→ Document passage:
⟨

Is the Unshell Directive Proposal really necessary?

By Irma Johanna Mosquera Valderrama


The Unshell Directive Proposal presented in December 2021 by the European Commission aims to tackle cross-border tax avoidance by preventing the misuse of shell entities and by enhancing transparency requirements of these entities. This Proposal also aims to develop a common framework to be implemented into Member States’ national laws in a coordinated manner (COM 2021) 565 final). Once enacted this Proposal should come into force on 1 January 2024.

Despite the validity of this aim, in our view, there are several questions that also need to be raised when addressing this Proposal:

Is this Unshell Proposal really necessary? What can this Proposal do that other EU Directives (DAC 6 for reporting requirements, and ATAD 1 for tax avoidance) are not doing? What political developments took place in the EU that resulted in the Unshell Proposal? How can the provisions of the Unshell Proposal contribute to enhance mutual trust among tax administrations and taxpayer and tax administration?

⟩

→ Task brief:
Extract the entire passage on the Unshell Directive Proposal verbatim, reproducing every line without alteration. Base every answer solely on the passage.

Data excerpts:
⟨

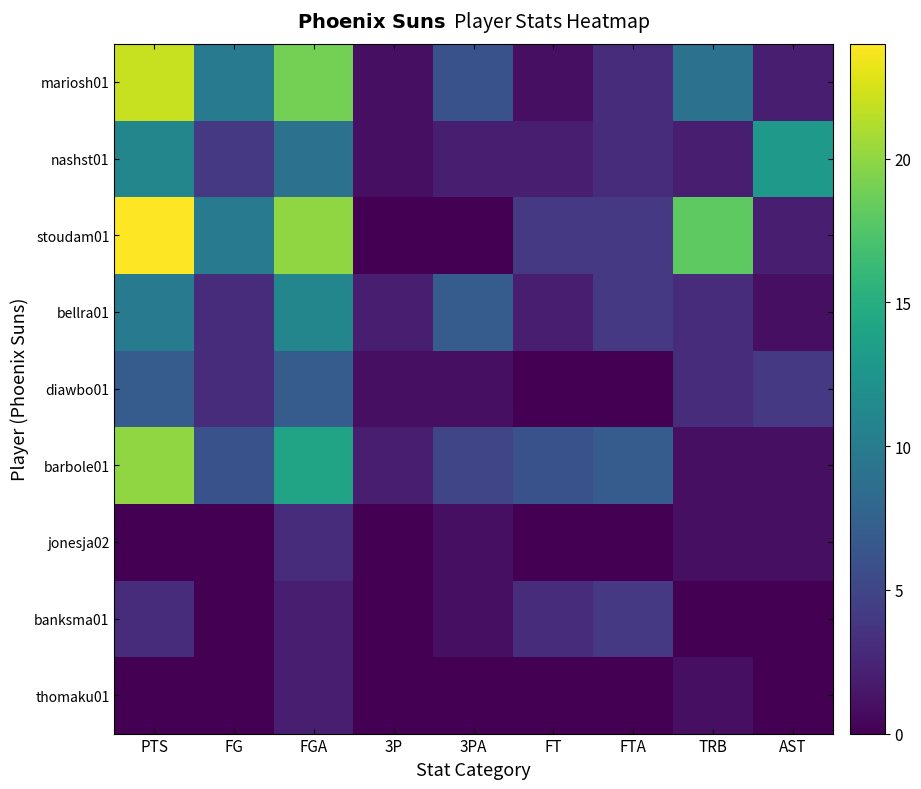

Reading left to right, what are all the values shown in this chart?

mariosh01: PTS=22	FG=10	FGA=19	3P=1	3PA=6	FT=1	FTA=3	TRB=9	AST=2
nashst01: PTS=11	FG=4	FGA=9	3P=1	3PA=2	FT=2	FTA=3	TRB=2	AST=13
stoudam01: PTS=24	FG=10	FGA=20	3P=0	3PA=0	FT=4	FTA=4	TRB=18	AST=2
bellra01: PTS=10	FG=3	FGA=11	3P=2	3PA=7	FT=2	FTA=4	TRB=3	AST=1
diawbo01: PTS=7	FG=3	FGA=7	3P=1	3PA=1	FT=0	FTA=0	TRB=3	AST=4
barbole01: PTS=20	FG=6	FGA=14	3P=2	3PA=5	FT=6	FTA=7	TRB=1	AST=1
jonesja02: PTS=0	FG=0	FGA=3	3P=0	3PA=1	FT=0	FTA=0	TRB=1	AST=1
banksma01: PTS=3	FG=0	FGA=2	3P=0	3PA=1	FT=3	FTA=4	TRB=0	AST=0
thomaku01: PTS=0	FG=0	FGA=2	3P=0	3PA=0	FT=0	FTA=0	TRB=1	AST=0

⟩

→ Exercise solution:
Is the Unshell Directive Proposal really necessary?

By Irma Johanna Mosquera Valderrama


The Unshell Directive Proposal presented in December 2021 by the European Commission aims to tackle cross-border tax avoidance by preventing the misuse of shell entities and by enhancing transparency requirements of these entities. This Proposal also aims to develop a common framework to be implemented into Member States’ national laws in a coordinated manner (COM 2021) 565 final). Once enacted this Proposal should come into force on 1 January 2024.

Despite the validity of this aim, in our view, there are several questions that also need to be raised when addressing this Proposal:

Is this Unshell Proposal really necessary? What can this Proposal do that other EU Directives (DAC 6 for reporting requirements, and ATAD 1 for tax avoidance) are not doing? What political developments took place in the EU that resulted in the Unshell Proposal? How can the provisions of the Unshell Proposal contribute to enhance mutual trust among tax administrations and taxpayer and tax administration?